総合商社丸紅、電力出身の社長へ4月に交代

失敗経験生かし、商品軸の縦割り組織を変革

中心となっているのはIPP(独立系発電事業者)といわれるビジネスモデルだ。長期の売電契約に基づいて運営する発電所で発電した電力を売電するものだ。

電力事業は丸紅の2019年3月期の純利益の見通し2300億円のうちの約2割を占める。国内と海外23カ国で発電事業を行っており、持分発電容量は1221万9000キロワットと中国電力を超える水準だ。

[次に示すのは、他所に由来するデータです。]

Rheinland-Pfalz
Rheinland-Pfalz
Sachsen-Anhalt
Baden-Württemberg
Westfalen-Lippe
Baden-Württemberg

15日に開いた交代会見で柿木氏は丸紅の抱える課題としてこれまでの商品を基軸にした縦割りの組織体制を超える必要性を「1番の問題」と分析。「社長のリーダーシップのもと打ち破る」と強調した。こうした組織改革の必要性に迫られているのはどの総合商社も共通だ。丸紅がどのような形で進化を図るのかにも注目が集まる。

10年後には事業がなくなってしまう

國分社長は柿木氏が後任としてふさわしい理由として実績やリーダーシップに加えて3つの要素があると説明した。1つ目は成功だけでなく失敗した経験があることだ。手掛けた中東の発電所案件ではパートナー企業が倒産。「会社に行きたくない」(柿木氏)ほど苦しい状況を同僚たちと乗り越えた経験を持つ。2つ目は柿木氏が落ち着いた性格で環境変化が激しい中にあっても冷静に判断を下せること。3つ目として、人と群れず、孤独に強いことを挙げた。

三菱商事や伊藤忠商事など大手総合商社が軒並み最高益を計上する見込みだ。資源高に加え、丸紅ではパルプやアメリカで展開する農業資材なども好調だった。だが、柿木、國分両氏とも会社の先行きを楽観視していない。それはデジタル技術の進展など経営環境が大きく変化する中で「今やっている事業は10年後にはなくなっているかもしれない」(國分社長)からだ。